You can use or adapt the codes immunogeneic_tumor_growth.m on immunogeneic_tumor_growth.
Exercises 4 Bifurcations
We choose parameter $\delta$ as the bifurcation parameter.
1 Bifurcation diagram. Plot the bifurcation diagram fo the model, with respect to $\delta$ (plot one diagram for $x$ and one for $y$.) You should obtaint something like
Characterise the bifurcations you see.
Exercise 5 Heteroclinic Bifurcations
The heteroclinic bifurcation cannot be detected locally. By varying $\delta$, plot the unstable manifold of the steady state A and the stable manifold of the steady state C until they coincide. What is the effect of the heteroclinic bifurcation on the phase portrait?
Exercise 6 Stochastic simulations
Write the model as a birth and death process. To convert to model to discrete values, we will use a reference volume $\Omega$ such that the number of cells in the system is $N_x = \Omega x$ and $N_y= \Omega y$. The volume $\Omega$ is a parameter of the birth and death process you will have to take into account.
- List all the possible birht death events, and provide the rate at which each event occurs.
- Implement the process with the Stochastic Simulation Algorithm (SSA).

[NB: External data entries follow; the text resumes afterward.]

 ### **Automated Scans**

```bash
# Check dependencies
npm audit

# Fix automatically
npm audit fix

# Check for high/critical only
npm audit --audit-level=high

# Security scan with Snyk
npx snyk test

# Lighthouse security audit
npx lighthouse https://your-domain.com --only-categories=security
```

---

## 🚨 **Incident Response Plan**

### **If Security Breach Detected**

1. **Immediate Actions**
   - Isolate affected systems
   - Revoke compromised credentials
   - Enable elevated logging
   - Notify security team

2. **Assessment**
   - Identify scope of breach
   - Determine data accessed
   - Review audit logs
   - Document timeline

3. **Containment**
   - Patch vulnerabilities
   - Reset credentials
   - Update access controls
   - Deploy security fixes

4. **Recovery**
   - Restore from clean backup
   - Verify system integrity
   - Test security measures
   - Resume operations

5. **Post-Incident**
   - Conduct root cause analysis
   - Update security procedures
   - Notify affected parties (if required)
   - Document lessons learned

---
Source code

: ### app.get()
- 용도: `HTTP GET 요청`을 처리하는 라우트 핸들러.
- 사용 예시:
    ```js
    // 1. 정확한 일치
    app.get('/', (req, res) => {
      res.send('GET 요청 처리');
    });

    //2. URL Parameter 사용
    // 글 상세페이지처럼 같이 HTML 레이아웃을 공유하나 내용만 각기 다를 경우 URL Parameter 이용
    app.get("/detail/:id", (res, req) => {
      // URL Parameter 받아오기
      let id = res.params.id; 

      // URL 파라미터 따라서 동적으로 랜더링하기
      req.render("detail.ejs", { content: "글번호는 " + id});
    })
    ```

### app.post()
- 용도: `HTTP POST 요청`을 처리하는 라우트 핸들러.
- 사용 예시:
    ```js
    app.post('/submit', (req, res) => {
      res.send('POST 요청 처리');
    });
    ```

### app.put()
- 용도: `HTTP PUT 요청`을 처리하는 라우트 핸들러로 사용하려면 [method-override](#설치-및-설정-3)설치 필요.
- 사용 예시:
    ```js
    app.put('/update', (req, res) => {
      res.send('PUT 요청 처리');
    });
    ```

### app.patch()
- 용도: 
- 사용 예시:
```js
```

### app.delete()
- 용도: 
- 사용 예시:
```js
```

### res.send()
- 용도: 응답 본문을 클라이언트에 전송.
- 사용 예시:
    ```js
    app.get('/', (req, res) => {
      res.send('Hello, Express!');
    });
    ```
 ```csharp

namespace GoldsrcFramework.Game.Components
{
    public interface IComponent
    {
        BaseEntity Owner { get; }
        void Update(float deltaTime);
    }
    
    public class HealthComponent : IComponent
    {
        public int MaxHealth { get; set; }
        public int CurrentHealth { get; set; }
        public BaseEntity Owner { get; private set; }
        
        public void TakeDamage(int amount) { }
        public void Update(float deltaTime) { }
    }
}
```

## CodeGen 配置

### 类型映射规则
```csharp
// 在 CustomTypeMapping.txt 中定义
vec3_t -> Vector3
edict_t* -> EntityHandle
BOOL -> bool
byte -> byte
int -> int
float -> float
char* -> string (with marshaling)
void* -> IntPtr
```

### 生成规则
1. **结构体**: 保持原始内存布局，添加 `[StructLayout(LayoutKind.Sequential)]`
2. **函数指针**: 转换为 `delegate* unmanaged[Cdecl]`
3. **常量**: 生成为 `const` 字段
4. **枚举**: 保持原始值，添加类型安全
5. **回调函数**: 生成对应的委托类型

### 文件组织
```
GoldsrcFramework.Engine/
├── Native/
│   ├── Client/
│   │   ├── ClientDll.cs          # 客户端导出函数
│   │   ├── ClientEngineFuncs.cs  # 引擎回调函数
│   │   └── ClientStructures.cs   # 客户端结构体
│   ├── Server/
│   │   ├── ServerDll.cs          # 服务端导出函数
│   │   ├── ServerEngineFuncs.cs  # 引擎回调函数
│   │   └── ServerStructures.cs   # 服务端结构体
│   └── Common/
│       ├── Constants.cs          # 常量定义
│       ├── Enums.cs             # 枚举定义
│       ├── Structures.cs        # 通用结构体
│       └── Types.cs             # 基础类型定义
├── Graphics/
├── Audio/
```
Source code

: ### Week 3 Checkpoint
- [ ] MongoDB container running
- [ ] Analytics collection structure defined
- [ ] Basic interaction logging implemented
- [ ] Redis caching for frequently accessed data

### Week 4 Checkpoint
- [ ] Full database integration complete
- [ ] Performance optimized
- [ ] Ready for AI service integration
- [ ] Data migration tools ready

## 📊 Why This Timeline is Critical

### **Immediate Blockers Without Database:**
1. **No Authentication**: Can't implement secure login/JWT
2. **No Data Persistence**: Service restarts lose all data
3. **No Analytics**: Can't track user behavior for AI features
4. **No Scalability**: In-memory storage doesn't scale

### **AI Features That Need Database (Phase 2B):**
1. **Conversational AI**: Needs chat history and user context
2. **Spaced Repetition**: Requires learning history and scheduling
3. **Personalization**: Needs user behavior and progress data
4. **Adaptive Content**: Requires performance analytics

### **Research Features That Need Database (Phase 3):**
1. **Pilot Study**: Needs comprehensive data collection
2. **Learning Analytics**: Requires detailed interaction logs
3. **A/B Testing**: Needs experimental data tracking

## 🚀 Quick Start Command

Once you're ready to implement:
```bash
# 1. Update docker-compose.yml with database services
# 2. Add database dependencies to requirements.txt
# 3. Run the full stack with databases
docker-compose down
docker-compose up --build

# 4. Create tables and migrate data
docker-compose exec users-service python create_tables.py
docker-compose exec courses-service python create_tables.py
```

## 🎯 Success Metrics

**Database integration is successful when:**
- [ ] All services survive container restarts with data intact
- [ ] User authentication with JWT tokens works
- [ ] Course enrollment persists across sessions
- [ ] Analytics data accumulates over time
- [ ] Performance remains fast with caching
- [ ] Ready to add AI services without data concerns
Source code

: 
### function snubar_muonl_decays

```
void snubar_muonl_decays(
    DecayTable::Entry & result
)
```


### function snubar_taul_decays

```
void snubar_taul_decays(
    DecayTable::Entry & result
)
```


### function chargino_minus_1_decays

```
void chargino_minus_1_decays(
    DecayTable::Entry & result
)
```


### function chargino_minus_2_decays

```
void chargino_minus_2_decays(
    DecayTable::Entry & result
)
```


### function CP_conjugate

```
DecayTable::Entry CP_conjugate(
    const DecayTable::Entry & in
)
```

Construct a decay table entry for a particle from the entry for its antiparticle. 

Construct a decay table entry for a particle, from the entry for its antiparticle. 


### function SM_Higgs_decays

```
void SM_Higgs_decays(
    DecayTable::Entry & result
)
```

- Simulate the process many times, with different initial conditions.
You can use or adapt the codes stoch_tumor_growth.m on immunogeneic_tumor_growth.
The typical cell number in the blood is on the order of 100 to 1000 per $\mu$L. To figure out what kind of simulation volume to use, first determine the cell number $N$ you want to simulate, 1, 10, 100, 1000?, and which concentration $C$ you want, 100, 1000? This will give you the required volume $\Omega = N/C$.